Hello susieknitter! Yep, it's expensive (waaay out of my budget) especially compared to ebay... But they are serviced, no missing parts and they give 2 years warranty. Yes, £100 for both machine and ribber with Fedex. I know that DHL charges £85 for an ensured, signed for and tracking numbered pack of 30 kgs with 3-5 days delivery. Fedex is a bit more, but still sounds reasonable. If I could I totally would buy only a machine that I can see and try before purchasing or even better: a brand new Brother KH 260 with KR 260 directly from manufacturer but I'm in late with a decade or two with this! :-D

I'm open to any other solutions, if you know a seller who has these machines for less, they are serviced, complete, with at least 1 year warranty, accepting Paypal and is willing to ship to Hungary... I would be the happiest neo-knitter of the Earth!


----------



## jaysclark (Jan 26, 2013)

161399715847

This item no on eBay uk says will ship worldwide.
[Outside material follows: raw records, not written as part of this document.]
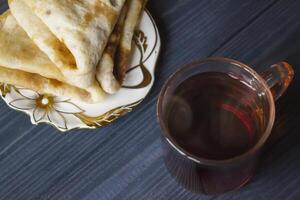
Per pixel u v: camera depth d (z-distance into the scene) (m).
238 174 0.46
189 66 0.45
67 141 0.53
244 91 0.46
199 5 0.58
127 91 0.54
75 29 0.52
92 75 0.52
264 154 0.51
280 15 0.57
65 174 0.51
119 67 0.54
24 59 0.53
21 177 0.52
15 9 0.55
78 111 0.53
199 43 0.57
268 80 0.46
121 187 0.51
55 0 0.53
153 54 0.55
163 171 0.51
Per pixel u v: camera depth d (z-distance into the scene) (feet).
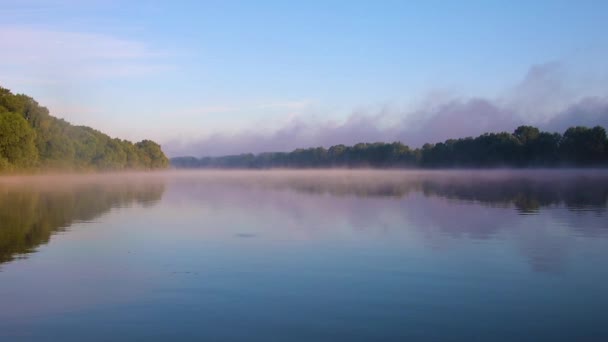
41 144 303.07
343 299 37.65
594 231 68.95
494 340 29.99
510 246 58.03
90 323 32.83
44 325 32.48
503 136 449.48
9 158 269.44
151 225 77.10
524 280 42.83
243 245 59.52
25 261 50.55
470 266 47.93
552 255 52.80
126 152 483.92
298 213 93.76
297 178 331.36
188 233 68.74
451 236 65.31
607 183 206.59
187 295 38.83
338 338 30.27
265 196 141.59
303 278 43.75
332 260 50.85
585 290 39.81
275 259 51.49
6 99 289.33
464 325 32.32
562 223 77.20
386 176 350.02
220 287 40.98
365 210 98.07
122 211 98.32
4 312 34.91
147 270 46.78
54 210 98.73
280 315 34.22
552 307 35.78
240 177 371.15
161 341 29.89
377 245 59.06
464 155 487.20
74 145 347.97
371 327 31.99
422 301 37.17
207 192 162.61
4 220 81.92
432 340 29.99
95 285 41.60
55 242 61.26
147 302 37.09
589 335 30.71
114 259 51.60
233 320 33.32
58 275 44.80
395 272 45.68
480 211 94.89
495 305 36.24
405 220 81.66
The price is a little on the high side though.


----------



## plattitudeseeker (Feb 16, 2014)

Have you tried Allbrands.. Check them out and see what happens.


----------



## Pippi (Aug 27, 2014)

plattitudeseeker said:


> Have you tried Allbrands.. Check them out and see what happens.


Yes, the shipping cost for knitting machine and ribber is $650!


----------



## randiejg (Oct 29, 2011)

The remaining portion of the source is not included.